BUSINESS

Power project delays put Rs 1 lakh cr of loans at risk

November 21, 2013 08:30 IST

Delays in implementing power projects, mainly due to fuel issues, could turn Rs 1 lakh crore of bank loans into NPAs if prompt action is not taken, according to a study by KPMG.

"Lack of financing and a poor pipeline is due to the current stalemate on various projects. Over 33 GW of projects are operating below 60 per cent plant load factor, mainly due to fuel issues. This could pose a risk to over Rs 1 lakh crore worth bank loans which could turn into NPAs (non-performing assets) if we don't take action quickly," KPMG said. 

According to the consultancy firm, 33 GW of capacity in an advanced stage of readiness is either tied up or under negotiation for supply based on competitive bidding.

The power sector is heavily indebted and has one of the largest exposures from banks. Their loans to private power companies stood at Rs 1.57 lakh crore as of FY13, compared with Rs 30,251 crore in FY09, according to KPMG.

That apart, the exposure of banks to state-run distribution companies in the form of short-term loans stands at Rs 1.9 lakh crore.

"For projects which have entered into PPAs (power purchase agreements) under existing competitive bidding guidelines, government should allow import of coal for the quantity equivalent to shortfall in domestic coal supply as per the signed fuel supply agreements (FSAs).

"These projects may turn into non-performing assets because of non-availability of fuel," KPMG said. The consultancy firm observed that quick implementation of government decisions is necessary.

"The government should formulate a guideline on how the decision in respect of select projects can be implemented quickly. A speedy implementation of this decision will go a long way in reviving sentiment and the investment cycle," the report said.

KPMG has suggested that Coal India could issue a certificate for the shortfall quantity and the cost of imported coal procured against this approved quantum can be made a pass through by the regulator based on the guideline.

According to the KPMG study, more than 30 GW of 79 GW of private thermal and hydro generation capacity planned by FY17 is waiting to be tied up under long-term power purchase agreements.

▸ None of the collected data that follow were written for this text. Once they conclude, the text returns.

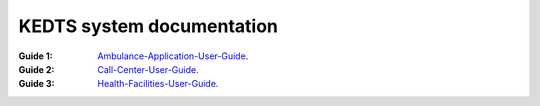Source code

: ======================================================
KEDTS system documentation
======================================================


:Guide 1: 
    `Ambulance-Application-User-Guide`_.

    .. _Ambulance-Application-User-Guide: ./ambulanceUserGuide.rst

:Guide 2: 
    `Call-Center-User-Guide`_.

    .. _Call-Center-User-Guide: ./callCenterUserGuide.rst

:Guide 3: 
    `Health-Facilities-User-Guide`_.

    .. _Health-Facilities-User-Guide: ./healthFacilitiesUserGuide.rst

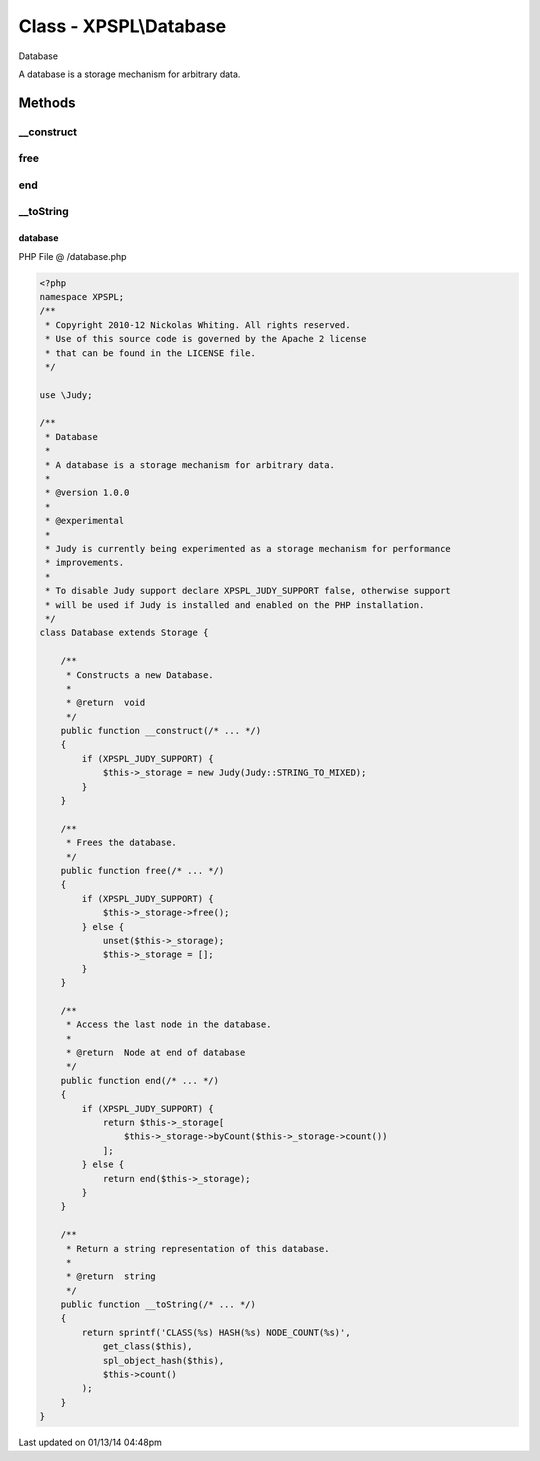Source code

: .. /database.php generated using Docpx v1.0.0 on 01/13/14 04:48pm


Class - XPSPL\\Database
***********************

Database

A database is a storage mechanism for arbitrary data.

Methods
-------

__construct
+++++++++++

.. function:: __construct()


    Constructs a new Database.

    :rtype: void 



free
++++

.. function:: free()


    Frees the database.



end
+++

.. function:: end()


    Access the last node in the database.

    :rtype: Node at end of database



__toString
++++++++++

.. function:: __toString()


    Return a string representation of this database.

    :rtype: string 



database
========
PHP File @ /database.php

.. code-block:: php

	<?php
	namespace XPSPL;
	/**
	 * Copyright 2010-12 Nickolas Whiting. All rights reserved.
	 * Use of this source code is governed by the Apache 2 license
	 * that can be found in the LICENSE file.
	 */
	
	use \Judy;
	
	/**
	 * Database
	 * 
	 * A database is a storage mechanism for arbitrary data.
	 *
	 * @version 1.0.0
	 *
	 * @experimental
	 *
	 * Judy is currently being experimented as a storage mechanism for performance 
	 * improvements.
	 *
	 * To disable Judy support declare XPSPL_JUDY_SUPPORT false, otherwise support 
	 * will be used if Judy is installed and enabled on the PHP installation.
	 */
	class Database extends Storage {
	    
	    /**
	     * Constructs a new Database.
	     *
	     * @return  void
	     */
	    public function __construct(/* ... */)
	    {
	        if (XPSPL_JUDY_SUPPORT) {
	            $this->_storage = new Judy(Judy::STRING_TO_MIXED);
	        }
	    }
	
	    /**
	     * Frees the database.
	     */
	    public function free(/* ... */)
	    {
	        if (XPSPL_JUDY_SUPPORT) {
	            $this->_storage->free();
	        } else {
	            unset($this->_storage);
	            $this->_storage = [];
	        }
	    }
	
	    /**
	     * Access the last node in the database.
	     * 
	     * @return  Node at end of database
	     */
	    public function end(/* ... */)
	    {
	        if (XPSPL_JUDY_SUPPORT) {
	            return $this->_storage[
	                $this->_storage->byCount($this->_storage->count())
	            ];
	        } else {
	            return end($this->_storage);
	        }
	    }
	
	    /**
	     * Return a string representation of this database.
	     *
	     * @return  string
	     */
	    public function __toString(/* ... */)
	    {
	        return sprintf('CLASS(%s) HASH(%s) NODE_COUNT(%s)',
	            get_class($this), 
	            spl_object_hash($this),
	            $this->count()
	        );
	    }
	}
	

Last updated on 01/13/14 04:48pm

As of FY12, about 78 projects with a capacity of 103 GW were stuck for want of environmental approvals. Water approvals are pending for almost 45 projects with an aggregate capacity of 62 MW, while 80 projects with 118 MW of capacity are awaiting fuel tie-ups.

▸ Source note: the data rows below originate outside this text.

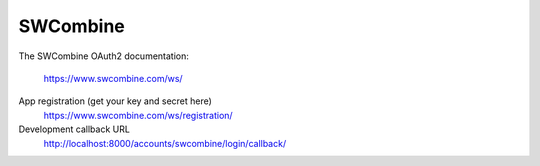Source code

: SWCombine
---------

The SWCombine OAuth2 documentation:

    https://www.swcombine.com/ws/

App registration (get your key and secret here)
    https://www.swcombine.com/ws/registration/

Development callback URL
    http://localhost:8000/accounts/swcombine/login/callback/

The capacity addition target for the 13th plan is 100 GW and the private sector is expected to contribute at least 64 GW, which will require equity capital of Rs 1.27 lakh crore.

"To enable strategic and other large financial investors like pension funds to view the sector favourably, the government should quickly resolve various uncertainties such as position on coal block allocation, implementation of imported coal pass-through, policy on M&A related to allocated mines and have a war-room approach to resolving issues related to some stuck up projects," it said.

The consultancy firm said that longer-term clarity on some of these issues will bring about more confidence for investors looking to acquire operational projects and running them for cash flow yields.

Further, the domestic lending community is precariously poised towards the sector due to potential NPAs on account of various projects that have been delayed or have been unable to achieve commissioning due to fuel or PPA-related issues.

"What is needed is a special dispensation liberating provisioning norms for such loans to avoid them getting classified as NPAs.

"This could be done only for those projects which are facing loan restructuring on account of uncontrollable factors such as coal supply related issues and issues related to environment or forest clearances. This will help unlock the financing logjam and enable a positive investment cycle to commence," KPMG said.

It said the government should enable takeout financing for banks by strengthening institutions such as India Infrastructure Finance Company Ltd.

"This will help partially address the sectoral exposure caps that banks would otherwise be constrained by," it said.